Dat het uiteindelijk toch in de media kwam, is eerst en vooral door die open brief – en dat is zeker geen verwijt, want zoiets moet kunnen in onze maatschappij –, die gezorgd heeft voor die escalatie, en ten tweede omdat wij rechtstreeks aangesproken zijn door het Gentse stadsbestuur, onder andere door te stellen dat die Open Oproep geen participatie toelaat, wat niet waar is. Op dat moment voelden wij ons aangesproken en hebben wij – dat kan ons niet kwalijk genomen worden – gereageerd.
Mevrouw Blancquaert, wat die reactie betreft: dat is sociale media. Ik heb dat ook wel gelezen in De Standaard. Naar mijzelf toe – wij hebben ook contact gehad met de betrokken schepen – was die reactie inderdaad wel positief en constructief, al laat ik me niet zo graag uit over alles wat op sociale media gebeurt. Dat werd verwelkomd. Op geen enkel moment heb ik het aangevoeld alsof er enig verwijt is of alsof er op een slechte manier naar dit initiatief gekeken wordt. Dat zeker niet.
Mevrouw Schauvliege heeft het woord.
Minister, nogmaals, ik hoop dat die bemiddeling slaagt. Ik denk dat dat in ieders voordeel zal zijn en dat dit een voorbeelddossier kan zijn voor hoe dergelijke belangrijke historische monumenten toch ingepast kunnen worden in een hedendaagse beleving, zoals u ook zei. Ik hoop dus echt dat het lukt, op een manier waar iedereen zich goed bij voelt.
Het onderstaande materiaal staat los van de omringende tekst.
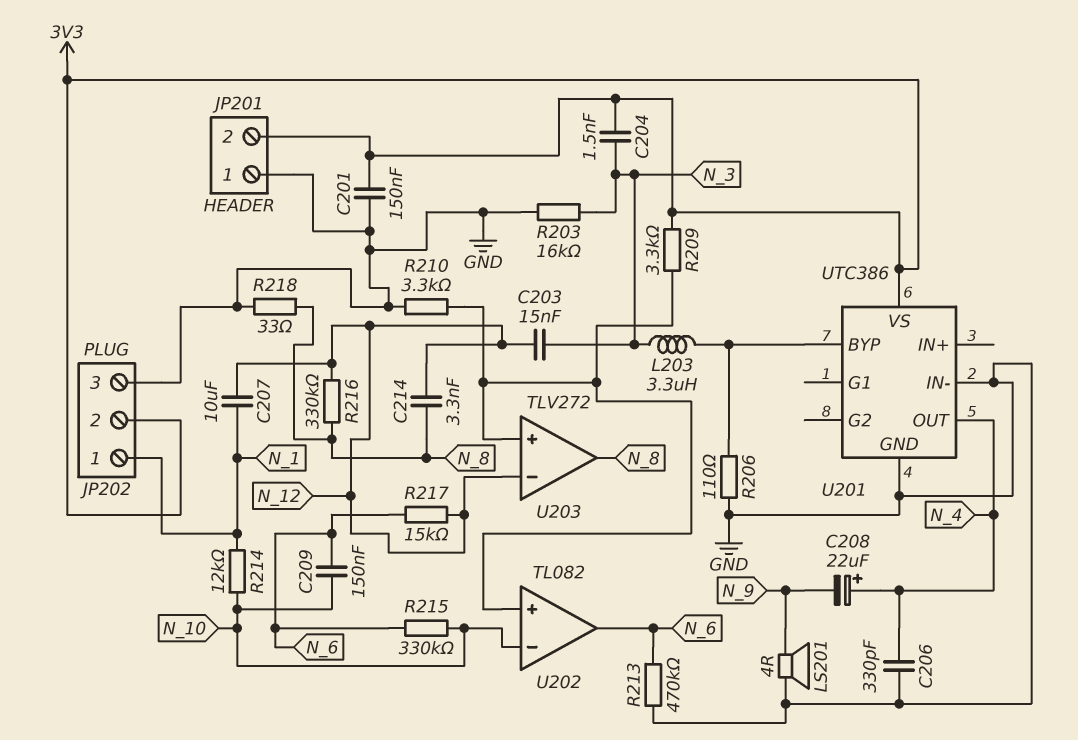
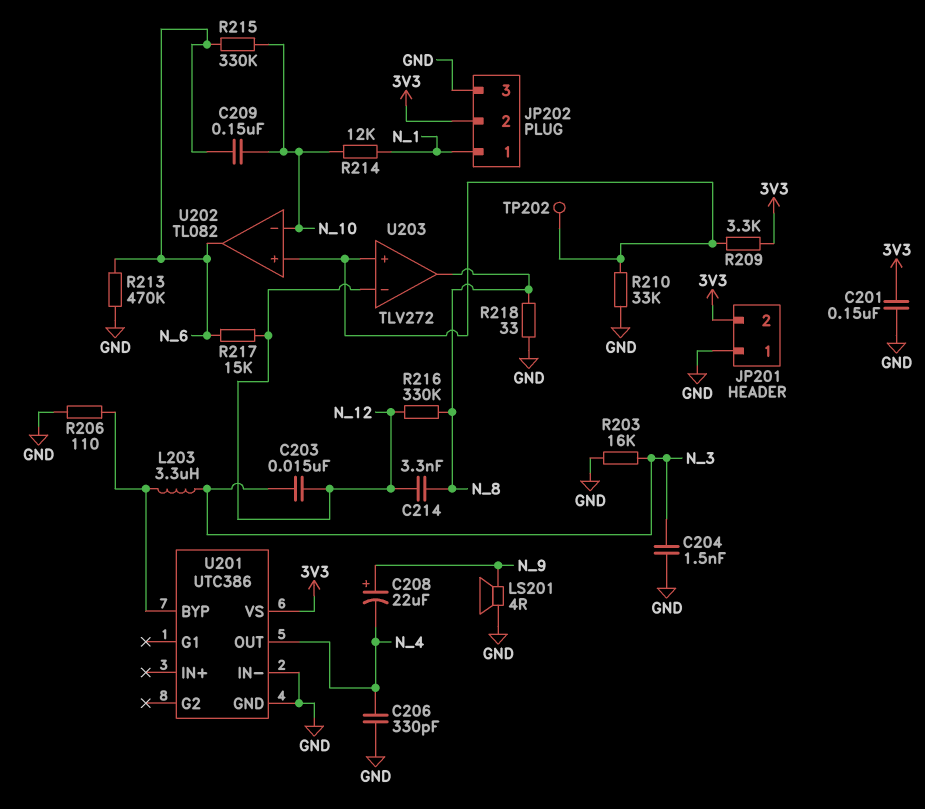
C204: 1.5nF (3V3, N_3) -> 1.5nF (GND, N_3)
C207: 10uF (N_1, N_12) -> none
C208: 22uF (plus N_4, minus N_9) -> 22uF (plus N_9, minus N_4)
R210: 3.3k (GND, U202/in+) -> 33k (GND, U202/in+)
TP202: none -> test point (U202/in+)

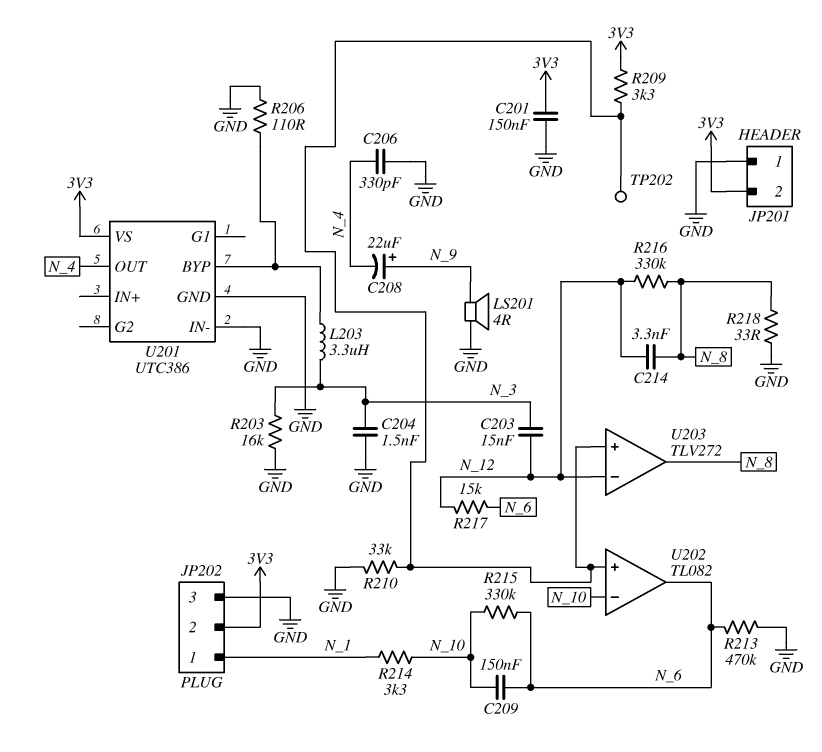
R214: 12k (N_1, N_10) -> 3.3k (N_1, N_10)

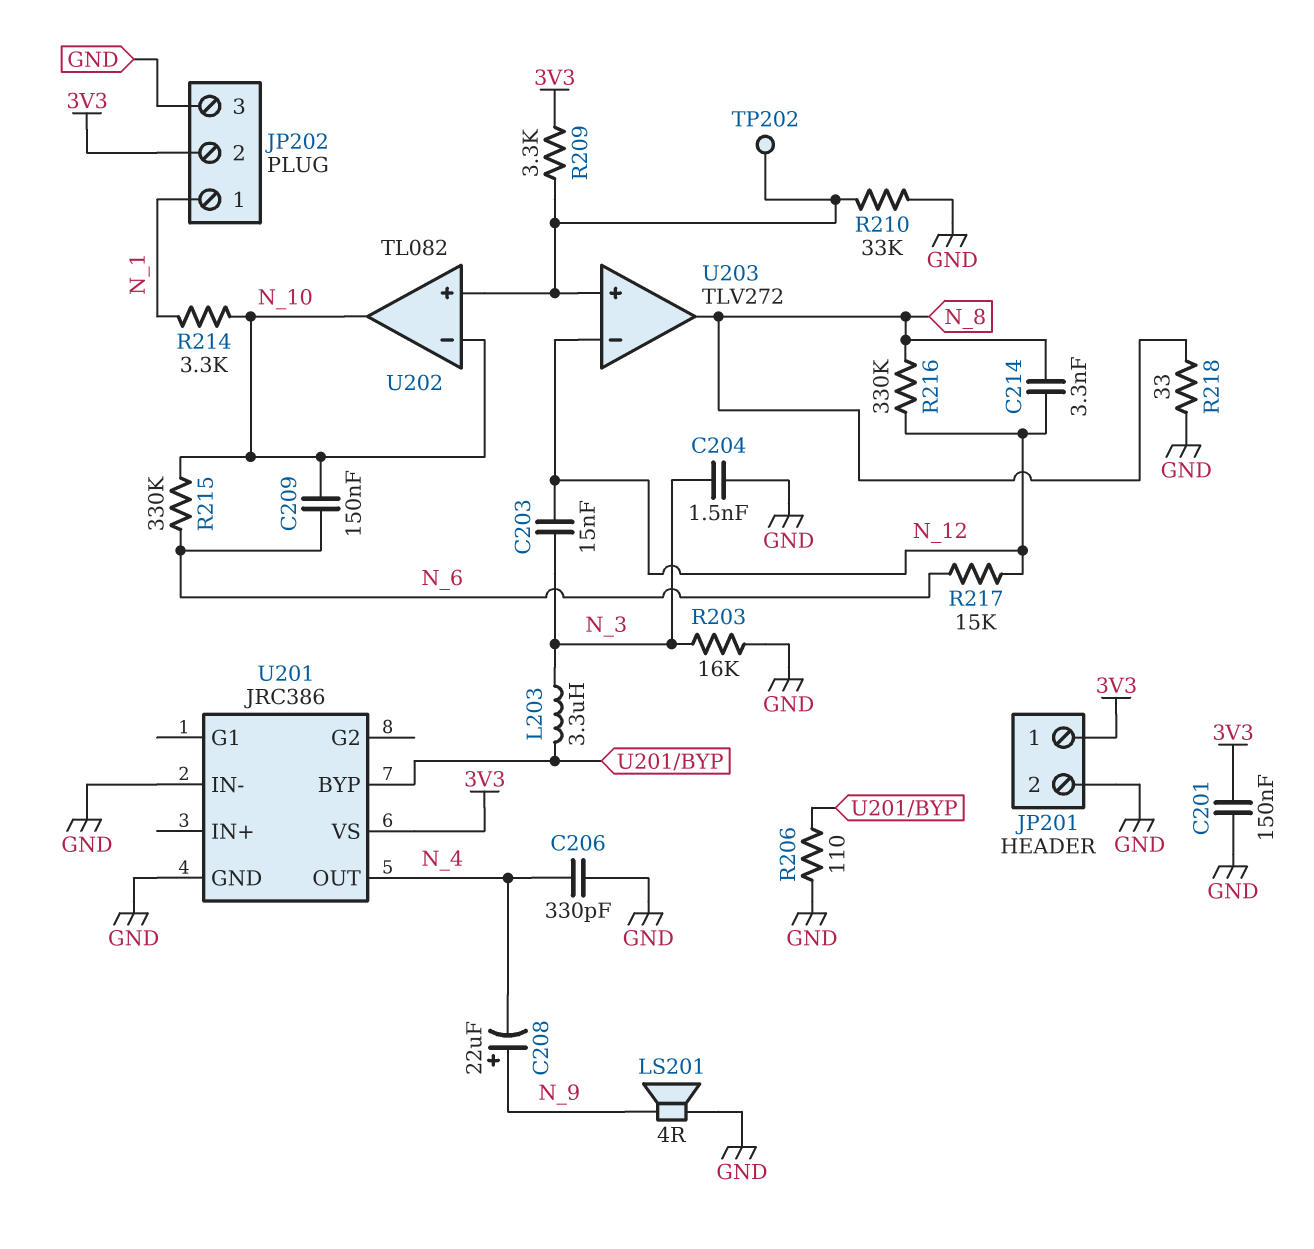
JP201 pin 1: GND -> 3V3
JP201 pin 2: 3V3 -> GND
R213: 470k (GND, N_6) -> none
U201: UTC386 -> JRC386
U202 pin out: N_6 -> N_10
Ik volg u niet helemaal inzake de procedure van de Open Oproep. U zegt: ‘We gaan toch die hele regelgeving niet veranderen?’, maar het feit dat er zo’n welles-nietesdiscussie ontstaat en dat er onduidelijkheid is, vraagt wel om enige actie. We hoeven daarom de regelgeving niet altijd aan te passen, maar een duidelijk draaiboek van hoe we dit als lokaal bestuur het beste aanpakken is wel nodig. We hebben het nu over Gent, dat veel personeel en diensten heeft, maar dit kan ook voorvallen in een kleinere gemeente, die dat allemaal niet heeft. Ik denk, op basis van wat we hier leren, dat we misschien toch wel ergens een duidelijker draaiboek nodig hebben of dat we misschien de regelgeving moeten aanpassen – ik weet het niet. Laat ons eens goed bekijken waar we dat kunnen verfijnen, zodat de misverstanden en de manier waarop die procedure loopt, de situatie op andere plaatsen niet nog eens op dezelfde manier doen escaleren. Ik denk dat we hier echt uit moeten leren, om dit algemeen open te trekken.
Mevrouw Van Werde heeft het woord.
Ik heb geen reactie meer.
Mevrouw Blancquaert heeft het woord.
Dank u wel, voorzitter. Ik ben blij dat de sfeer constructief is, des te beter. Ik wens u nogmaals goede moed.
Mevrouw D’Hose heeft het woord.
Ik zou eigenlijk mevrouw Schauvliege willen bijtreden. Eén, een draaiboek lijkt me absoluut nodig. Inspraak tijdens de procedure van de Vlaamse Bouwmeester is nu niet voorzien, maar het kon inderdaad ervoor, en ik denk dat dat helder moet zijn. Plus, het is niet alleen belangrijk voor het stadsbestuur, maar ook voor de juridische zekerheid voor de mensen die indienen. Want het is niet zo evident dat het hele verhaal wordt omgekeerd. Men zit nog altijd in een juridische procedure en laat ons daar ook oog voor hebben: men zit in een bepaalde fuik en kan op het einde van de procedure niet zomaar van alles doen.
De vragen om uitleg zijn afgehandeld.